In 1998, Khamatova starred in the film Strana Glukhikh (Land of the Deaf). She played the main character, a young girl named Rita whose boyfriend gambled away a large sum of money and ran off. To save her life, Rita has to hide from the mafia, and a deaf dancer woman unexpectedly helps her do this. Khamatova learned sign language for the role.

It was not the last time she had to learn a new language for a new role. After Strana Gluhih, Khamatova played in two German movies in a row: the eccentric comedy Tuvalu by Veit Helmer and a drama about the Chernobyl catastrophe England! by Achim von Borries.

In 2002, Khamatova gave birth to a girl, Arina. A year later, she and Ivan divorced. It took time for their friends and relatives to get used to their break up. The reasons for the divorce were never openly voiced and remain unpublicized, but same year Khamatova had her second daughter, Asya, with another man, ballet dancer Aleksey Dubinin.

Good Bye Lenin Good Bye Lenin, 2000

In the early 2000s, Khamatova took parts in two Russian movies, but then considered none of the Russian projects interesting enough for her and returned to working with German directors. One of the most famous results of her choice is her part in the tragicomedy Good Bye, Lenin! directed by Wolfgang Becker. This movie tells the story about the fall of the Berlin Wall and its meaning for ordinary Germans.

Only in 2004 did Khamatova return to the Russian movie industry, starring in the movie 72 metra (72 meters), a drama by Vladimir Khotinenko, and Deti Arbata (The Children of Arbat) series, which depicts Soviet life in the 1930s. At the same time, she did not abandon her theater career, and kept performing with the Sovremennik.
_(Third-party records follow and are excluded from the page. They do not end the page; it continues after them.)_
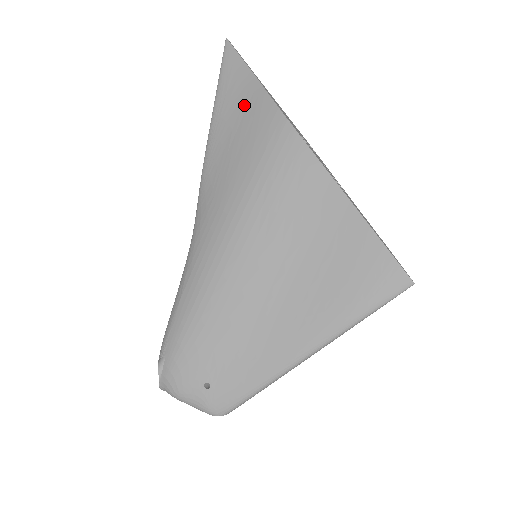
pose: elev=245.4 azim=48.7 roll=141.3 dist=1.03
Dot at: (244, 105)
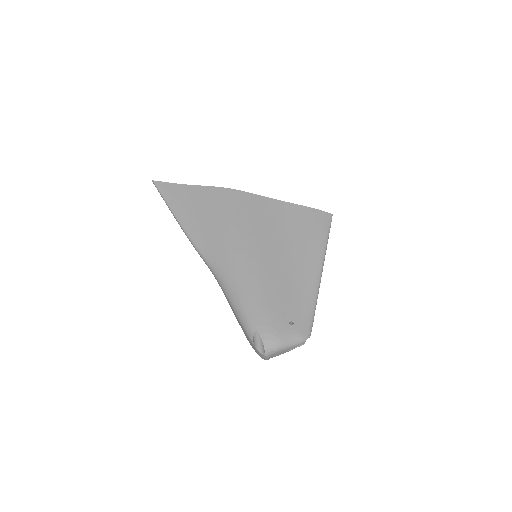
Dot at: (193, 198)
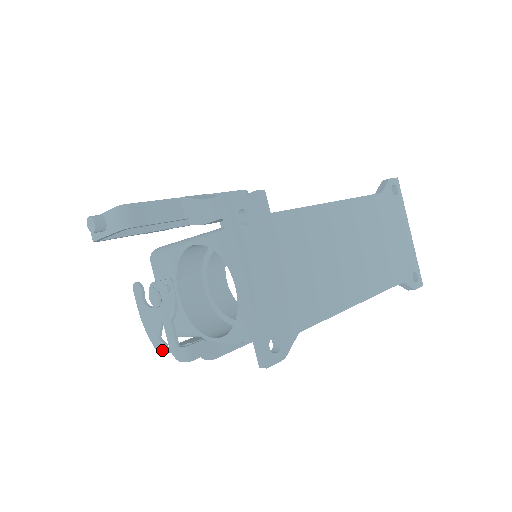
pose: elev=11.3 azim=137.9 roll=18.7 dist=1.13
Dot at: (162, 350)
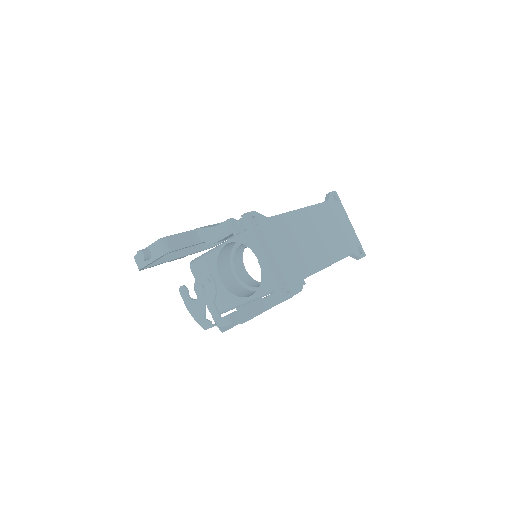
Dot at: (208, 326)
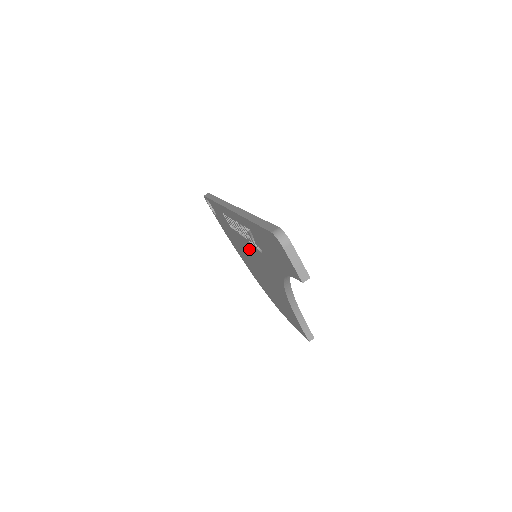
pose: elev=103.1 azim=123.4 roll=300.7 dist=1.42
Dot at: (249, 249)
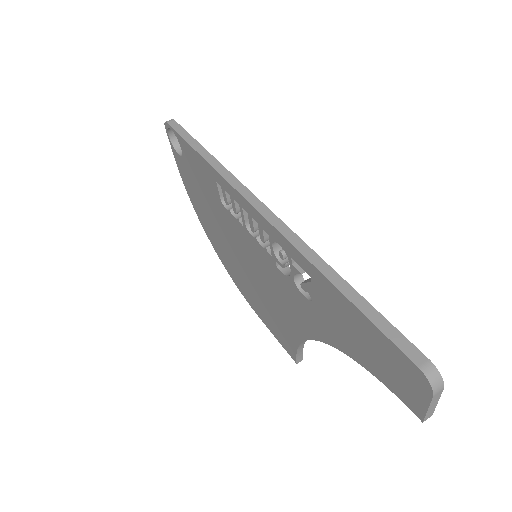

By 2012, Khamatova’s filmography consisted of 45 movies. In spite of this, Khamatova admits she prefers theater over cinema and considers herself “a bad movie actress”. "I don’t feel this kind of art," she said.

Podari Zhizn Chulpan Khamatova (Photo from

In 2006, Khamatova, with fellow actress Dina Korzun, organized a charity concert, helping the hematological center raise US$200,000 for essential equipment. Deeply impressed by this experience, Khamatova and Korzun held several other charity events, and then created the charity foundation Podari Zhizn to assist children suffering from cancer.

"It was enough for me to look into the eyes of those kids and their parents to understand that I had to do something”, said Khamatova in an interview. Podari Zhizn is renowned as one of the most reliable and trustworthy charitable foundations in Russia. 

In February 2012, Khamatova took part in Vladimir Putin's election campaign: she appeared in a video telling the audience she would vote for Putin. Her voice in the video is trembling and she looks rather sad. That’s why Putin’s opponents consider Khamatova the victim of a cynical government blackmail operation, claiming she only spoke in Putin’s favor to save Podari Zhizn from being closed by the authorities.

In an interview with the BBC given soon after the video was shown on TV, Khamatova said that it was important to organize priorities, that the hematological center which cooperated with Podari Zhizn could not work without government support, and that she “had not been tortured with a hot iron” to appear in the video. It was her only comment about this situation.

On March 12, 2012, Khamatova received the honorary title of People's Artist of Russia.